There is a custom, at first sight extraordinary but still common enough, which must have arisen during transitional epochs, when, polygamic or monogamic marriage having become established, the husbands have exerted themselves to affirm their parental rights, and to substitute masculine filiation for the ancient uterine filiation. In the same way as in certain countries, Abyssinia,[1026] for example, in order to proclaim an adoption, the adoptive father simulates some maternal practice, sometimes goes so far as to offer his breast solemnly to his adoptive son, so, in very different countries, the husband has found no better way to prove his paternity than to simulate childbirth; and hence the very singular custom of the couvade.
At first sight, it seems very foolish for the husband to take to his bed immediately after the delivery of his wife, and for a certain number of days to be nursed and tended by the mother herself.
The existence of the custom has often been questioned. It will not be out of place, therefore, to quote authentic facts which put all doubt to silence. These facts are numerous enough, and have been observed in various parts of the globe; in America, Asia, and Europe.
In New Mexico, among the Lagunero and the Ahomana, when a woman is delivered of a child, the father goes to bed for six or seven days, and scrupulously abstains from eating fish or meat.[1027] As soon as a Carib became a father, he at once went to bed and simulated childbirth by suitable cries and contortions; the women of the hamlet hastened to his side and congratulated him on his happy delivery.[1028] The Choctaw Redskins formerly had an analogous custom. Brett and Im Thurn have observed this “lying-in” among the Indians of Guiana. The father, Brett says, goes to his hammock quite naked, taking the most indecent posture, and he remains there some days as if he were ill, receiving the congratulations of his friends and tended by the women of the neighbourhood, whilst the mother of the new-born infant goes about her cooking without receiving any attention.[1029]
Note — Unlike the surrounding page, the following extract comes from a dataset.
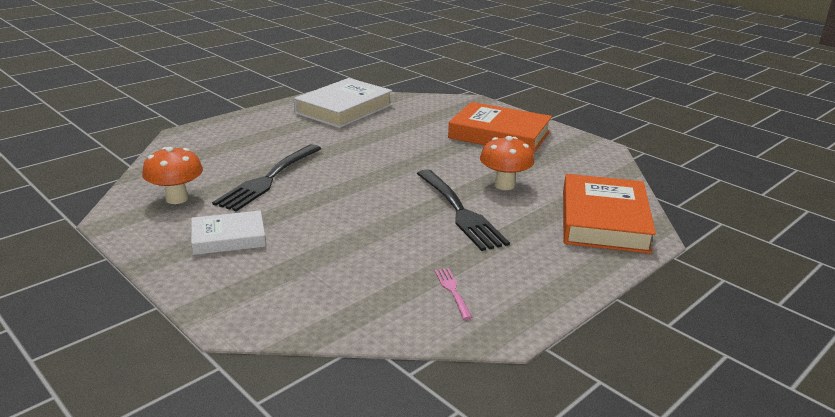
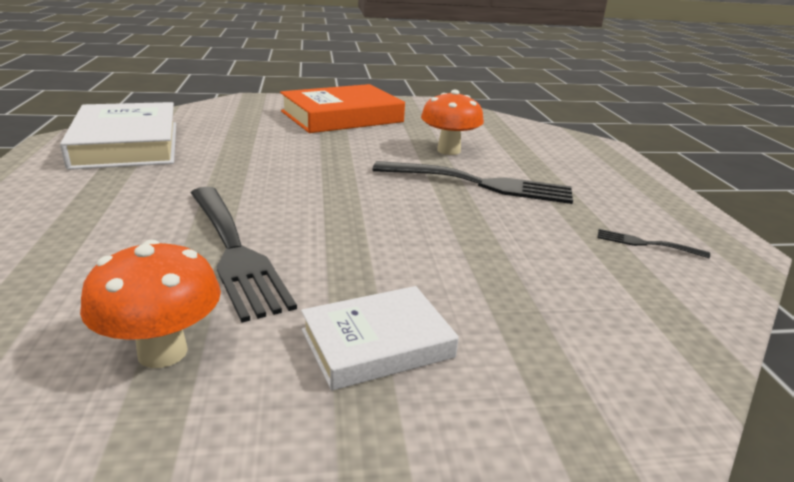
camera: 55 degrees left, 0 degrees up
(228, 238) = (377, 343): white book -> white book turned 45 degrees clockwise
(453, 291) = (647, 244): pink fork -> black fork
(603, 220) = (558, 146): orange book -> none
The testimony of the Jesuit Dobritzhoffer, in regard to the Abipones, is not less explicit: “Among the Abipones of South America,” he says, “as soon as the wife has given birth to a child, the husband is put to bed, and carefully tended; he fasts for a certain time. You would swear that it is he who has just been delivered. I had formerly read of this and smiled at it, not being able to credit such folly, and supposing that this barbarous custom was related more as a joke than seriously, but at last I have seen it with my own eyes amongst them.”[1030] More recent testimony confirms what I have just quoted. In 1842 M. Mazé, Commissioner-General in French Guiana, himself proved the custom of couvade among the Indian tribes on the river Oyapok. In 1852 M. Voisin, justice of the peace in a commune of French Guiana, ascending in a canoe the river Mana, received hospitality one night in the hut of some Galibi Indians. On awaking he learned that during the night, and behind a partition of foliage which separated his hammock from the household of his hosts, a child had been born. The mother had uttered no sound, and at daybreak M. Voisin saw her go to the river-side and make her toilet, then take her new-born child and throw it several times into the water, catching it as it rose to the surface, and then wiping it with her hands. The husband, on the contrary, remained all the while in his hammock, acting the invalid, and receiving with the greatest seriousness the attention lavished on him by his wife.[1031]
The couvade comedy is not always so complete. In certain tribes it is attenuated, and becomes more symbolic.
Thus in California, when the mother is delivered, the father is content to keep to the house and abstain from eating fish and meat.[1032]